On 10/16/22 17:33, RĂ©mi Bernon (@rbernon) wrote:
On Sun Oct 16 22:04:22 2022 +0000, **** wrote:
Zebediah Figura replied on the mailing list:
Regarding "[PATCH 08/13] ntdll: Allocate a truly separate stack for the kernel stack.": Why do we need to do this? Specifically, do we know why this is broken in Valgrind? I ask because I would guess a priori that this should be fixed on the valgrind side. Valgrind should have all of the information regarding our stacks, so I wouldn't expect it to need to resort to heuristics.
Valgrind keeps track of the stack pointer changes (some of them at least), to update the memory attributes below it and figure invalid and uninitialized memory accesses. It detects shrinking and growing stacks when the stack pointer stays within the registered "stack" region, and in our case this currently includes both the user and the kernel stack.
Our syscalls are updating the stack pointer from a lower, user stack, address to a higher, kernel stack, address, effectively shrinking the stack by a large amount, then accessing the syscall parameters from the lower address to copy them to the kernel stack. Valgrind doesn't like that, and even complains that we're likely switching stacks.

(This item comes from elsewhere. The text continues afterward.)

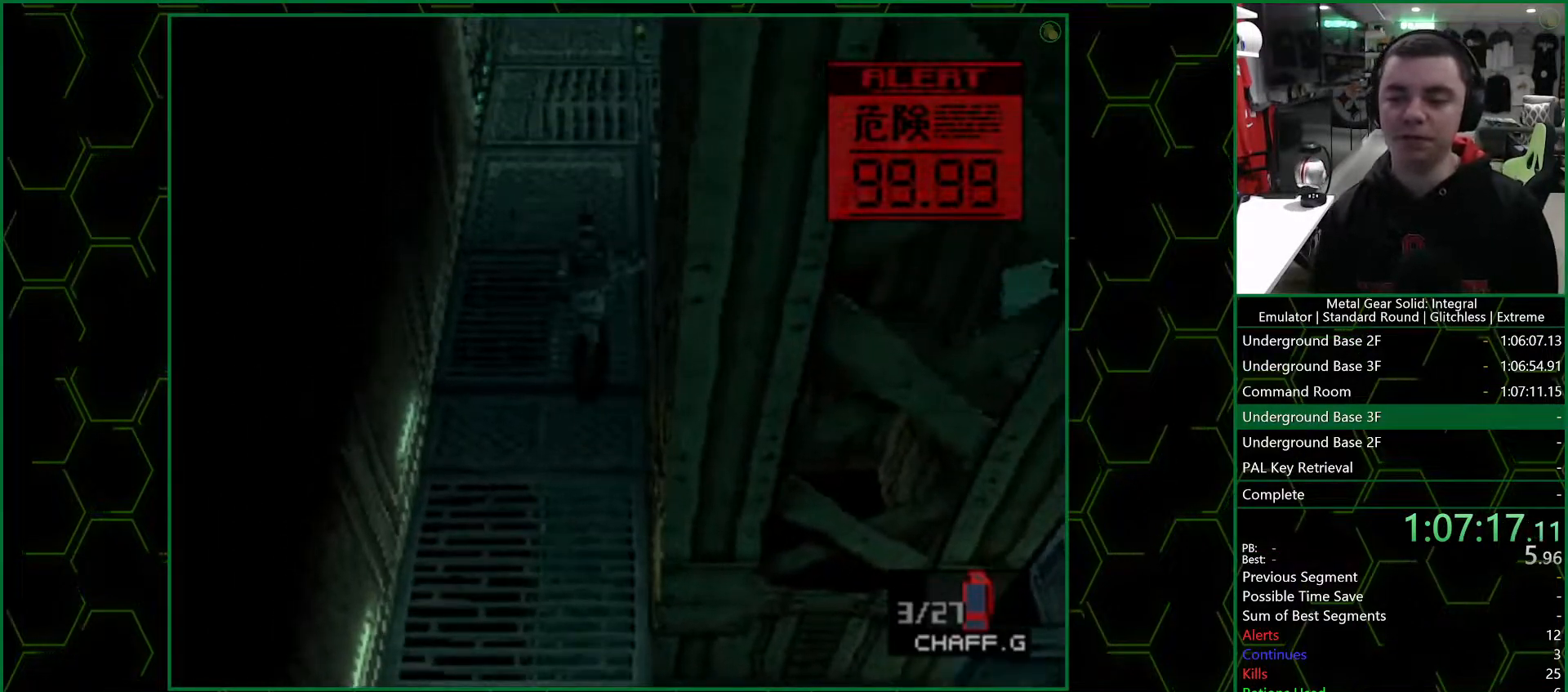
{"buttons": ["DPAD_UP"], "left_stick": "center", "right_stick": "center", "events": []}
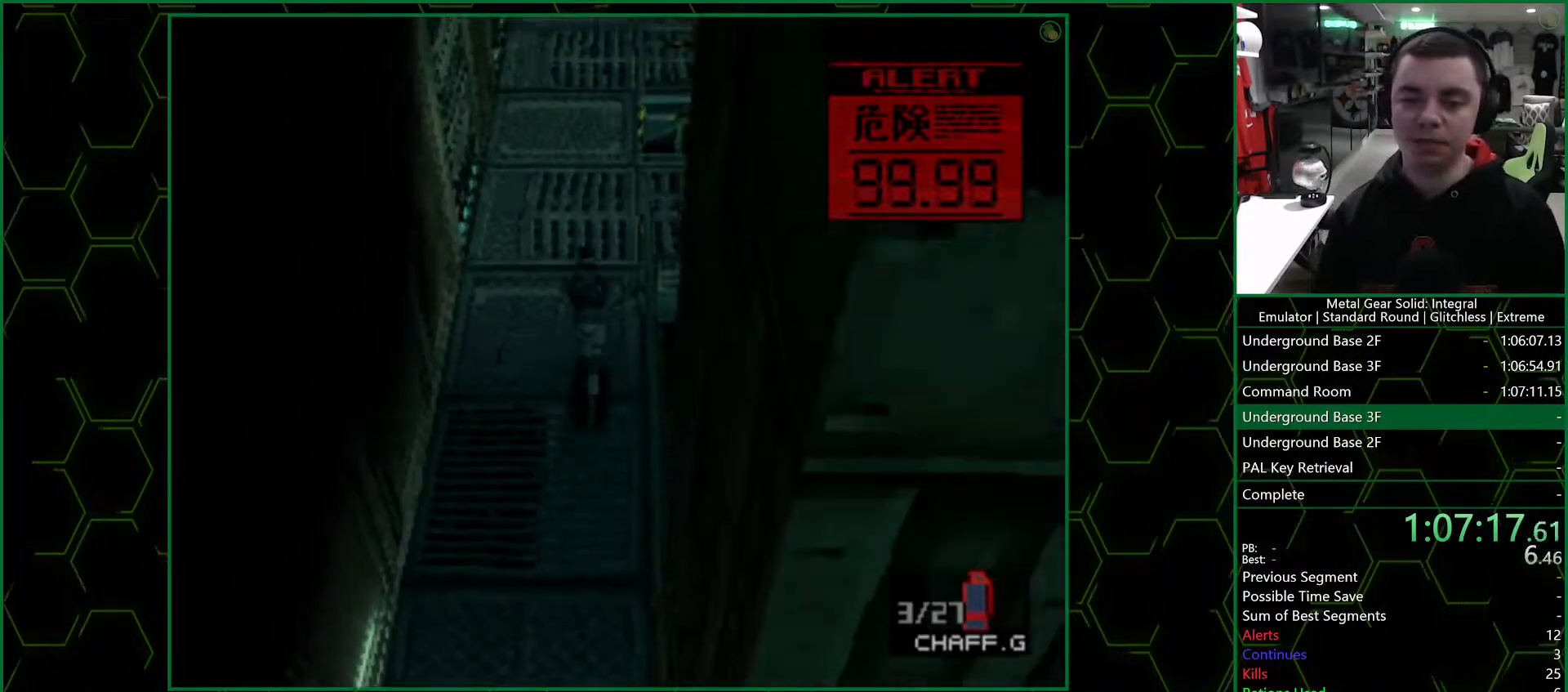
{"buttons": ["DPAD_UP"], "left_stick": "center", "right_stick": "center", "events": []}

Having two separately allocated stacks is 1) much cleaner anyway, and 2) allows Valgrind to correctly track the two separate stack pointers (though it still complains in some cases about cross-stack accesses).
Ah right, I remember this detail. IIRC the solution should be to register the stack in two pieces, though.
When I tried that I still got errors, but it's not clear to me that's not a (fixable) Valgrind bug.